Last Sunday, he scored a spectacular equalising goal against Valencia in La Liga and shortly afterwards won a penalty that led ultimately to an important 3-1 win. It was the first time he started a game for the club in nearly a year, as he’s returning from a serious knee injury, which required several operations (nobody from the club will confirm the exact number).

He'll need to be in goal-scoring form again tomorrow for the historic clásico fixture, as Real Madrid – buoyed by a crucial 5-0 midweek win away in the Champions League against Shakhtar Donetsk – visit Barcelona smelling blood.

Karim Benzema has shone for Real Madrid since Cristiano Ronaldo’s departure. Photograph: Gonzalo Arroyo Moreno/Getty Images
Karim Benzema has shone for Real Madrid since Cristiano Ronaldo’s departure. Photograph: Gonzalo Arroyo Moreno/Getty Images

Karim Benzema - The Good and the Bad

There is a concerted media campaign by the Madrid sporting press to secure Karim Benzema a Ballon d'Or award next month in Paris. The 33-year-old French striker has been in the best form of his career over the last few years, having emerged from the shadow of Cristiano Ronaldo when the Portuguese star left Real Madrid in 2018.

Benzema has scored 20-plus goals in La Liga each season since then. This season alone, he has racked up nine goals in eight games as well as providing seven assists in a team that has been performing patchily. Always more of a No 10 than an out-and-out killer, his assists are works of art.

Benzema has also been excelling for France since his return from a six-year exile after his alleged involvement in attempting to blackmail former international team-mate Mathieu Valbuena. The court case which will decide his fate began earlier this week and if found guilty French prosecutors are looking to hit him with a 10-month suspended sentence.

Gerard Piqué endeared himself to Barcelona supporters by taking a pay cut in the summer. Photograph: David S Bustamante/Soccrates/Getty Images
Gerard Piqué endeared himself to Barcelona supporters by taking a pay cut in the summer. Photograph: David S Bustamante/Soccrates/Getty Images

Gerard Piqué - Love Him or Hate Him

Gerard Piqué always divides opinion. He has a staggering array of commercial interests off the pitch, which include a revival of the Davis Cup tennis tournament. It's not always clear where the lines are drawn, however, between his business interests and his football career. It was announced his company Kosmos Holding bought the Spanish TV rights to Ligue 1 football shortly after his old team-mate Lionel Messi moved to PSG to capitalise on "the Messi effect".

In Barcelona's dressingroom, he annoyed his fellow captains, Sergio Busquets, Sergi Roberto and Jordi Alba, by unilaterally taking a pay cut in August, forcing them to follow suit. The gesture endeared him to Barcelona's fans and the club president, Joan Laporta.

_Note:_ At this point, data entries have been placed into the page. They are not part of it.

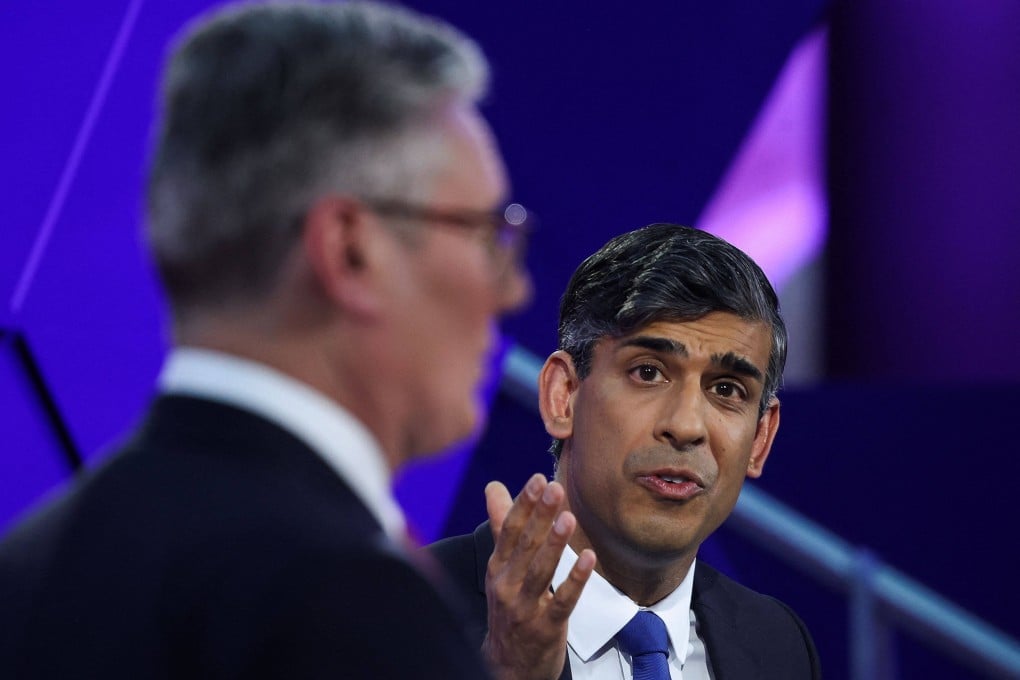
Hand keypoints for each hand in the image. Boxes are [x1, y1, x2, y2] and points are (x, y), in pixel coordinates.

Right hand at [481, 474, 595, 679]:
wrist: (507, 666)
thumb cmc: (508, 608)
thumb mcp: (500, 568)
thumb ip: (502, 525)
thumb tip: (494, 487)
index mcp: (497, 567)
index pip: (509, 530)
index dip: (524, 504)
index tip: (538, 479)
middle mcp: (506, 585)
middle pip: (524, 545)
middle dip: (540, 515)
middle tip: (555, 488)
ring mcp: (524, 608)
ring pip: (540, 571)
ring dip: (554, 544)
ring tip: (569, 518)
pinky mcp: (545, 628)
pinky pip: (562, 601)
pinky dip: (575, 579)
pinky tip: (588, 558)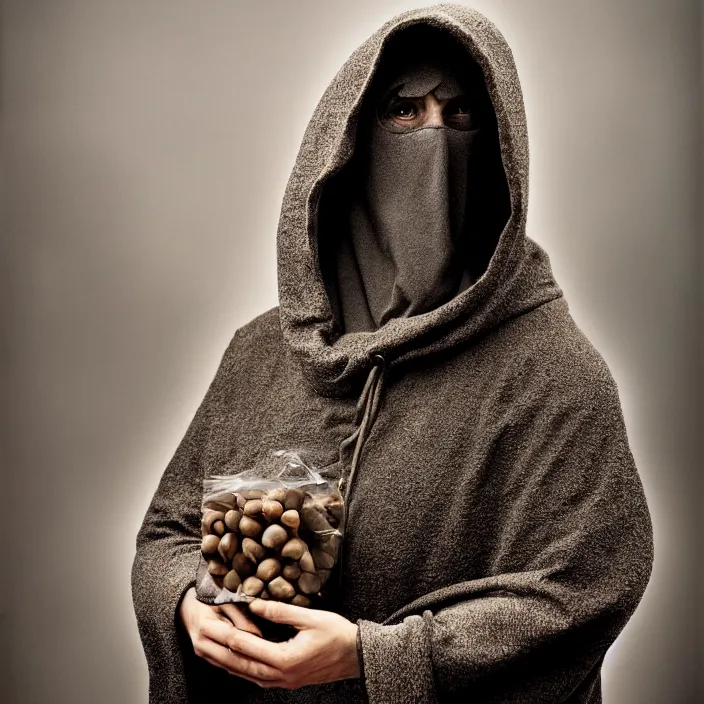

The Catalan press believe Piqué’s direct line to the president is undermining head coach Koeman. Piqué’s problem now – after a glittering career, including a World Cup win with Spain in 2010 – is that his body is betraying him. He turns 35 in January. He’s endured two knee ligament injuries over the past year. When Koeman substituted him after half an hour against Benfica in the club’s humiliating 3-0 Champions League defeat earlier in October, his face, as they say in Spain, was a painting.